Sian Fan says the project will look at the incredible story of 2MT in new way.
““The title Forecast22 is a riff on the idea of the link between the birth of broadcasting as we know it and what it means for present and future generations. I really want to respond to the remarkable history of the hut and the amazing things that happened in 1922, but I also want to connect that with people working and living here now.
Sian Fan, Artist
The creative crucible of the Writtle Hut produced a spark that had a profound effect on the world of sound and music we live in today.
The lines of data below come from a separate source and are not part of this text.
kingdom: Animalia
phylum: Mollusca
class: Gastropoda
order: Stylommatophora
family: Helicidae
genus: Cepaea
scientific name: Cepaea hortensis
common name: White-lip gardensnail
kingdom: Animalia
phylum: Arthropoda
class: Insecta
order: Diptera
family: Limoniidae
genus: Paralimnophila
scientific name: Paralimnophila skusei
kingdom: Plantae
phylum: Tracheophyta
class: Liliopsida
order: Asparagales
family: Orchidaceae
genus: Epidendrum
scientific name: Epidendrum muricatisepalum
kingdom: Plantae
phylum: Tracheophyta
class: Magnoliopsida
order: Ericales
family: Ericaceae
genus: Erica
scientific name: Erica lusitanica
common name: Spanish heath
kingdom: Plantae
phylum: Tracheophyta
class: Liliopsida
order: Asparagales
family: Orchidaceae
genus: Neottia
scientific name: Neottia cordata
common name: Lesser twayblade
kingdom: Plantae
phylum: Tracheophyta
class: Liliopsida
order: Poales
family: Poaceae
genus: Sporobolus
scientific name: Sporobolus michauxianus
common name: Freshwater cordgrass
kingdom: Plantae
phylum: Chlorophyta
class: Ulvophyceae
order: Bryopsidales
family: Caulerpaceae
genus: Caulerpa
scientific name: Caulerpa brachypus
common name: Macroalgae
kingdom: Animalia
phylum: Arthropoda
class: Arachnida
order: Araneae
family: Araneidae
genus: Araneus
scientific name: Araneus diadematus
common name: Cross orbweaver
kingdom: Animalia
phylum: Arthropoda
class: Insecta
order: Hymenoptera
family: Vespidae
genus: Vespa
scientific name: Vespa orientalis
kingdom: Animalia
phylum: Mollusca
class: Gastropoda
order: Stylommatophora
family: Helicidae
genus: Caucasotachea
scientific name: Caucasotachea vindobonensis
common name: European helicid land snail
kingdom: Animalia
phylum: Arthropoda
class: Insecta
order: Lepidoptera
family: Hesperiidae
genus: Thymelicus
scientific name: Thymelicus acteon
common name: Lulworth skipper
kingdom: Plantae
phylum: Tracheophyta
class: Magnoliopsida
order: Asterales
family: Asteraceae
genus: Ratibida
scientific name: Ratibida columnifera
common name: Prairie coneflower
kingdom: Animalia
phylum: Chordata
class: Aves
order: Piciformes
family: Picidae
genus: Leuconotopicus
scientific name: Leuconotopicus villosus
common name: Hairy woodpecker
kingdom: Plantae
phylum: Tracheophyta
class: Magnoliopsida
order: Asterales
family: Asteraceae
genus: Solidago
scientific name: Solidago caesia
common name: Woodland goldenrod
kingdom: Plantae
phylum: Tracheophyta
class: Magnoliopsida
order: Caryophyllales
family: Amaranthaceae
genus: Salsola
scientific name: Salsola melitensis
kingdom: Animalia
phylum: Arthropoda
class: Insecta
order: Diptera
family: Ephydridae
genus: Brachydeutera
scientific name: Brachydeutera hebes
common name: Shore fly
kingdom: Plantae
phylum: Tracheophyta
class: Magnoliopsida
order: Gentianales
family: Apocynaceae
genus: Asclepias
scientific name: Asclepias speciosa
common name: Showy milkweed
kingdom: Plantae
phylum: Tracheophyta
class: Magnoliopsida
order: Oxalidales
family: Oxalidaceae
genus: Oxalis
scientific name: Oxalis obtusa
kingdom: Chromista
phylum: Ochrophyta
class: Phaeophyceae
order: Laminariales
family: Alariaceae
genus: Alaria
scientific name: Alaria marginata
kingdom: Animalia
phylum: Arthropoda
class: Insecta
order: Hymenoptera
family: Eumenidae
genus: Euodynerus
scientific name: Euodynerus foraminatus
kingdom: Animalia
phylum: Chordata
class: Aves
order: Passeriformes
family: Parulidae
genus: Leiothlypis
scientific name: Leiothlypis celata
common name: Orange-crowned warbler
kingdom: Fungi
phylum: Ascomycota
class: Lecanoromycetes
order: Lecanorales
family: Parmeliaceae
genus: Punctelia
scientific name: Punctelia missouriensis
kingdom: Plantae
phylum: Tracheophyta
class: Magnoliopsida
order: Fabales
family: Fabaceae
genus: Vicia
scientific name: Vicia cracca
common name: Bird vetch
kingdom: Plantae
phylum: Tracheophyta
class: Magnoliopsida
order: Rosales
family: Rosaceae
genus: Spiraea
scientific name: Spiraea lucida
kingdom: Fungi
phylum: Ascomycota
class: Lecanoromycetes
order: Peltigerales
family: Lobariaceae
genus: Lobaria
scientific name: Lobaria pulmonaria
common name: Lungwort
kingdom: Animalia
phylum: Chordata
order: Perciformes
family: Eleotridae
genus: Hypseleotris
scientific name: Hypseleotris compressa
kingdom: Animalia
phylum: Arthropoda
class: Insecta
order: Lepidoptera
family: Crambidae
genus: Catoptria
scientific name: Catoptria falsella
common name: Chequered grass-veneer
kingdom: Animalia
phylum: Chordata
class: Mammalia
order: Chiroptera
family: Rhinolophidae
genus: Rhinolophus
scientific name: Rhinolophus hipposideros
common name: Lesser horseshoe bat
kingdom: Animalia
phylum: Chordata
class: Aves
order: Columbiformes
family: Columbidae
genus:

Rendering the physical space of the hut into a digital artwork which can be potentially viewed by any of the billions of people on the planet with a smartphone feels like a fitting response to what was started a century ago.”
Hut hosted UK’s first regular radio shows
On 14 February 1922 the Marconi Company was granted a licence to broadcast using the call sign 2MT or ‘Two Emma Toc’. The experimental weekly radio shows that followed from this long wooden hut in a field in Writtle revealed radio’s huge potential to bring entertainment to the masses.
The pioneers of 2MT, led by Captain Peter Eckersley, created programmes that were irreverent and light-hearted, like nothing that had come before. Although these Marconi engineers were expected to push the boundaries of transmitter technology, it was the maverick content of the 2MT shows that really captured the imagination.
Instead of simply delivering a short news bulletin or reading aloud from a railway guide, Peter Eckersley tried out silly voices, put on comedy skits and played gramophone records, and people loved it. Later that year, 2LO, another Marconi station, started broadcasting from The Strand. It was used by the new British Broadcasting Company and Peter Eckersley became their first chief engineer.
2MT centenary live radio broadcasts from the hut
The Writtle Hut has been part of Chelmsford Museum’s collections since the 1990s. The hut is too large to be displayed at the museum in Oaklands Park, so the industrial store at Sandford Mill has been its home for the last few decades.
Although the site isn’t open to the public, access is granted for special occasions and a live radio broadcast for BBC Essex and Chelmsford Community Radio will take place there on the evening of 14 February, exactly one hundred years after Two Emma Toc first took to the air.
Forecast22 opens in October
Then in October, to mark the formation of the BBC, Forecast22 will open up the Writtle Hut to the world. Chelmsford Museum curator Sarah Harvey says Sian Fan’s new digital interpretation is exactly the right treatment for this unique artefact.
““The Writtle Hut is an important part of our Marconi collection, but its size makes the hut impossible to display at our main site in the city. Our new digital exhibition will break down these physical barriers to give everyone the chance to experience this pivotal place regardless of where they live, and there’s so much potential to bring its story to life in a new, immersive way.
Sarah Harvey, Curator
Sian’s work will be much more than an online replica of a wooden outbuilding. I’m really looking forward to seeing and hearing how Forecast22 uses and responds to all the museum’s material and mixes this with new recordings and images made in 2022 especially for this piece.”
'Forecast22 – Birth of British Broadcasting' will open to the public on Saturday 15 October with a physical exhibition at the museum and a digital exhibition available online.